Feature #6492
closedInflate all HTTP Content-Encoding: deflate, gzip, x-gzip responses by default
Added by drbrain (Eric Hodel) over 12 years ago. Updated about 12 years ago.
Description
=begin
This patch moves the compression-handling code from Net::HTTP#get to Net::HTTPResponse to allow decompression to occur by default on any response body. (A future patch will set the Accept-Encoding on all requests that allow response bodies by default.)
Instead of having separate decompression code for deflate and gzip-encoded responses, (({Zlib::Inflate.new(32 + Zlib::MAX_WBITS)})) is used which automatically detects and inflated gzip-wrapped streams which allows for simpler processing of gzip bodies (no need to create a StringIO).
=end
Files
net.http.inflate_by_default.patch (7.28 KB) net.http.inflate_by_default.patch | drbrain (Eric Hodel), 05/25/2012 09:15 AM | ||
net.http.inflate_by_default.2.patch (8.32 KB) net.http.inflate_by_default.2.patch | drbrain (Eric Hodel), 05/30/2012 08:45 AM | ||
net.http.inflate_by_default.3.patch (9.36 KB) net.http.inflate_by_default.3.patch | drbrain (Eric Hodel), 06/09/2012 06:47 AM | ||
net.http.inflate_by_default.4.patch (9.42 KB) net.http.inflate_by_default.4.patch | Updated to use streaming inflate | drbrain (Eric Hodel), 07/11/2012 05:29 AM |
Updated by drbrain (Eric Hodel) over 12 years ago
Opps, forgot patch.
Updated by naruse (Yui NARUSE) over 12 years ago
I agree with the concept of the patch, but
- ensure
- @socket.finish if Inflater === @socket
When @socket is Socket-like object, the object should behave like a socket.

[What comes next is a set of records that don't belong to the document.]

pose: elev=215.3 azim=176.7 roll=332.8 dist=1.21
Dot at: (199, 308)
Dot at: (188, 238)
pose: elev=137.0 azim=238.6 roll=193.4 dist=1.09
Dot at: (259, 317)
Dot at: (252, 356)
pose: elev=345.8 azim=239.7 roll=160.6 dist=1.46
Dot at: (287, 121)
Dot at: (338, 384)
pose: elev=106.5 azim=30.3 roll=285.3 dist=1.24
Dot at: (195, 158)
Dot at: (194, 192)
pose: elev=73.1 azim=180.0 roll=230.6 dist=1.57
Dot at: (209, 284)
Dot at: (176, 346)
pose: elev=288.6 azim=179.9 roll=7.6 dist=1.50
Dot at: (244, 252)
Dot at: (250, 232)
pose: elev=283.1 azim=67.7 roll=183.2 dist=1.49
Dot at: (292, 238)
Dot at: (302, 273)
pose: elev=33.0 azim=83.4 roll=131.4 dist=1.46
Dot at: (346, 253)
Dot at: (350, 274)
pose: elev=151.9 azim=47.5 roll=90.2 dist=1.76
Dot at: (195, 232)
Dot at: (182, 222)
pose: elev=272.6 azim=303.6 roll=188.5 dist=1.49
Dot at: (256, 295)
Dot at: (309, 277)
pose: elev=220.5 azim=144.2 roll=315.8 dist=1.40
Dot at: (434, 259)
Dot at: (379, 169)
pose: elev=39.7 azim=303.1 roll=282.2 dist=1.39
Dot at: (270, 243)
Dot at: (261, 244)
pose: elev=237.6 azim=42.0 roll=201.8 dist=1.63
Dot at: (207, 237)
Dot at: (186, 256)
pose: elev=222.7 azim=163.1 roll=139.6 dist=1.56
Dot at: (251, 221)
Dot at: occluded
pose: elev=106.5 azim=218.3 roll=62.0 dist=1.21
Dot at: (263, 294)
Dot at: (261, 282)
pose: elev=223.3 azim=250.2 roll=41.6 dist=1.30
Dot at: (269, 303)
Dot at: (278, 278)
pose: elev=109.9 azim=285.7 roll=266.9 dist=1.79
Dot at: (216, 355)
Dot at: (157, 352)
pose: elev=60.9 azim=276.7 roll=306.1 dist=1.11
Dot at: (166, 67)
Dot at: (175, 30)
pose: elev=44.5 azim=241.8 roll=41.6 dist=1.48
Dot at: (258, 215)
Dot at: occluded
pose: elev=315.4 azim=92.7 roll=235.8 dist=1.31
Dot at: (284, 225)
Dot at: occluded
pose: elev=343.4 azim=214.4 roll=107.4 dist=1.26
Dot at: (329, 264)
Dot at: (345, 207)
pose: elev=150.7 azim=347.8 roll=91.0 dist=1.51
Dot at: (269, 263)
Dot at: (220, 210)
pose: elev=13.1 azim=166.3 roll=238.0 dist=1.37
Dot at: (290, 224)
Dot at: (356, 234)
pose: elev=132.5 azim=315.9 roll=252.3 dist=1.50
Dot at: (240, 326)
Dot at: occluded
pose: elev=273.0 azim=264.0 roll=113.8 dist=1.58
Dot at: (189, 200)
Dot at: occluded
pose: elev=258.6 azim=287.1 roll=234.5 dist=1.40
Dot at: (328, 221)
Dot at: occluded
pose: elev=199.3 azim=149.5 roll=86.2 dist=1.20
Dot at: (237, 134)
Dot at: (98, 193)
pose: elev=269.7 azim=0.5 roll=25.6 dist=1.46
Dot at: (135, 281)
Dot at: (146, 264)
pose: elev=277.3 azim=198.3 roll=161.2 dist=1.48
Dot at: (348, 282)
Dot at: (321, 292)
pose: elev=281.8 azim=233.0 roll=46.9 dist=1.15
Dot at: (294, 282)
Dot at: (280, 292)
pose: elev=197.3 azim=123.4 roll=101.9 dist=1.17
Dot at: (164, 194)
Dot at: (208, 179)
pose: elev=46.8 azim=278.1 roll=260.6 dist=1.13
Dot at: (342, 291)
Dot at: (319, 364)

Inflater#finish should be Inflater#shutdown or Inflater#close and this if-clause is not needed.
- def read_chunked(dest)
- def read_chunked(dest, inflater)
len = nil
total = 0
while true
@@ -303,7 +331,7 @@ class Net::HTTPResponse
len = hexlen.hex
break if len == 0
begin
@socket.read len, dest
inflater.read len, dest ensure total += len @socket.read 2 # \r\n def
this variable inflater is confusing with the inflater method.
- def read clen, dest, ignore_eof = false
temp_dest = ''
@socket.read clen, temp_dest, ignore_eof
dest << @inflate.inflate(temp_dest)
- end
This read method return a string whose length is not clen, this is wrong.
Other IO-like object for example Zlib::GzipReader returns a string whose length is clen.
So Inflater should have a internal buffer and return the string whose length is just clen.
Updated by drbrain (Eric Hodel) over 12 years ago
naruse (Yui NARUSE) wrote:
I agree with the concept of the patch, but
- ensure
- @socket.finish if Inflater === @socket
When @socket is Socket-like object, the object should behave like a socket.
Inflater#finish should be Inflater#shutdown or Inflater#close and this if-clause is not needed.
I considered this, but calling #close would also terminate a persistent connection which is undesirable.
I don't see a way to cleanly finish the inflate stream without an if-clause.
[…]
I will submit a new patch that includes fixes for the rest of your comments.
Updated by naruse (Yui NARUSE) over 12 years ago
drbrain (Eric Hodel) wrote:
naruse (Yui NARUSE) wrote:
I agree with the concept of the patch, but
- ensure
- @socket.finish if Inflater === @socket
When @socket is Socket-like object, the object should behave like a socket.
Inflater#finish should be Inflater#shutdown or Inflater#close and this if-clause is not needed.I considered this, but calling #close would also terminate a persistent connection which is undesirable.
I don't see a way to cleanly finish the inflate stream without an if-clause.
I see,
If Inflater's @socket.read returns nil or a string shorter than clen, it means the input is finished and @inflate can finish.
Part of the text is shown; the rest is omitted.